Monday, December 2, 2013


We had a wonderful time celebrating Thanksgiving last week.  Amy and the boys came into town to spend the holiday with us.  We pre-ordered a Thanksgiving feast from HyVee and that was the best decision we ever made:).  The food was really good and it was so much easier and hardly any clean up.

We have so much to be thankful for this year.  It has been a crazy year for us and I can't believe that it is already December.  Don't get me wrong I have spent some of my longest days of my life during this year, but on the other hand it has also flown by.  We have spent almost half the year in a different city at a hospital (Little Rock with Evan and Kansas City and Lincoln with Scott).  We haven't been home since August.  Yes, we are ready to head home, but we are just so thankful that we were able to be together as a family during these difficult times.  Home truly is where the heart is.  I am ready to give up apartment living though.  I don't mind the space at all, but the noise from the people above us is tough:).

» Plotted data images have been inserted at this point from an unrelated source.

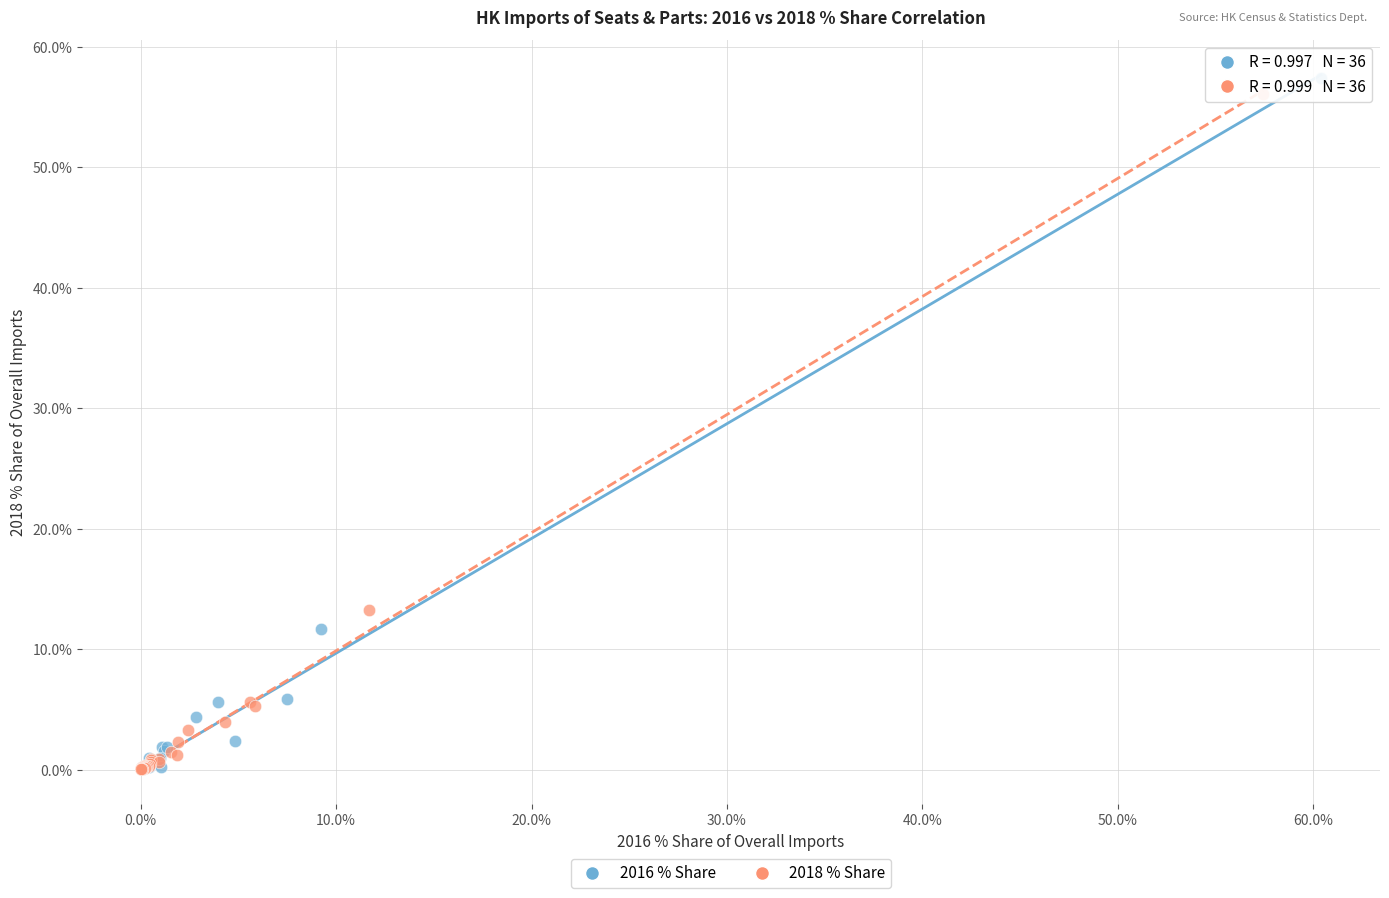

Which series has the widest spread of Y values?

2016 % Share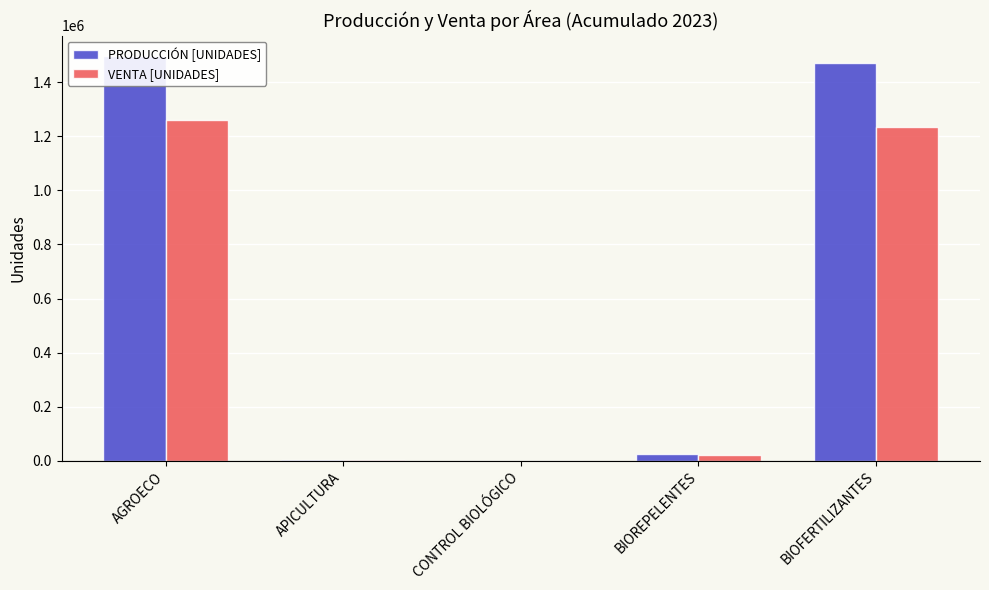

What is the value of the VENTA [UNIDADES] bar at the 1st from the left?

1260177.9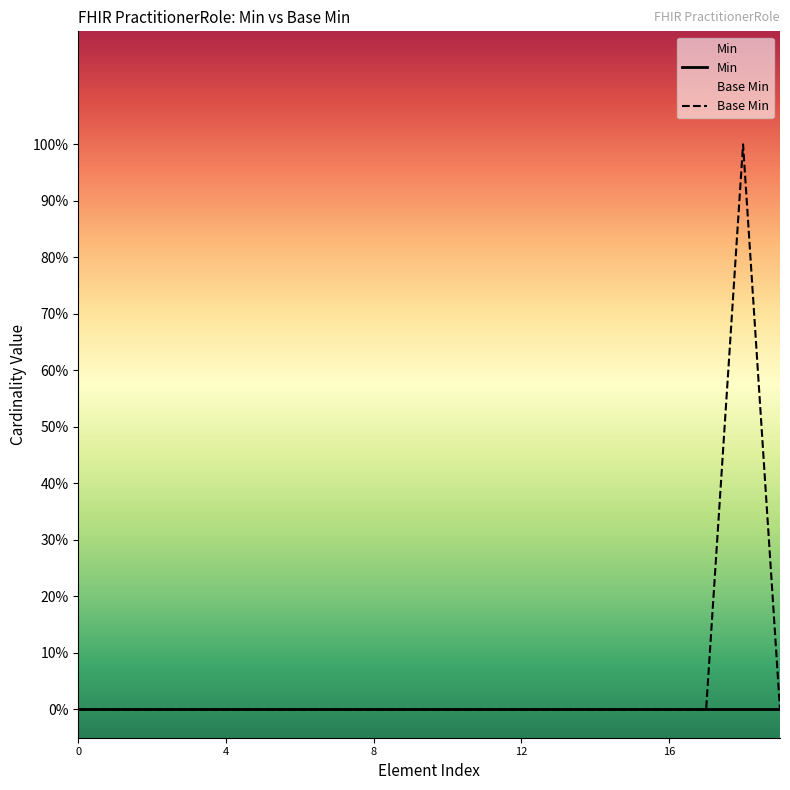

The value of Base Min at 12 is 0. True or false?

True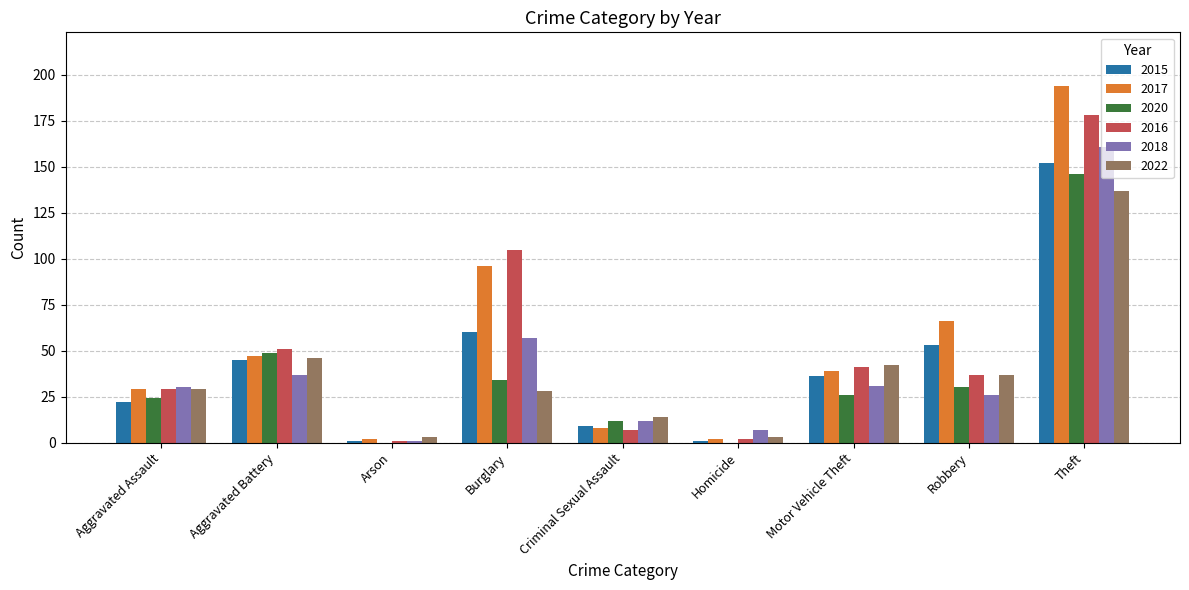

Count the number of categories in the chart.

9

We are so thankful that Scott continues to make great progress.  He is walking with one cane now and can even go without a cane for a while.  Pushing Evan's stroller is actually great for him.  It gives him the stability he needs and he is walking more "natural" than with a cane.  He still experiences a lot of pain and we are hoping that will subside soon.  He hit 29 cones during his simulated driving test last week, so he probably won't be driving anytime soon:).

We are so thankful for the support we have received from friends and family.  It is amazing to see how people come together in time of need.  It has made us want to be better people and help others out more.  The generosity of everybody around us is very humbling.

Evan being sick when he was born and Scott's illness has changed our lives forever.  We have learned that it is important to be thankful every day.  We are thankful for big and small things.  We don't take everything for granted anymore.  We try not to let little things stress us out.  We are thankful for the life we have.

We are thankful for the incredible people we have met during our journey.  I admire the nurses, doctors and therapists.  I know I could not do their job.  I admire the strength of the other patients we have met. Some of the stories are so heartbreaking and we are thankful that we are seeing so much good progress with Scott's recovery.

And of course we are so thankful for these two little turkeys:).  These two have given me so much strength (which is kind of funny to say, because most days they wear me out and I am exhausted) during the last few months.  They gave me lots of reasons to smile during the dark and difficult days.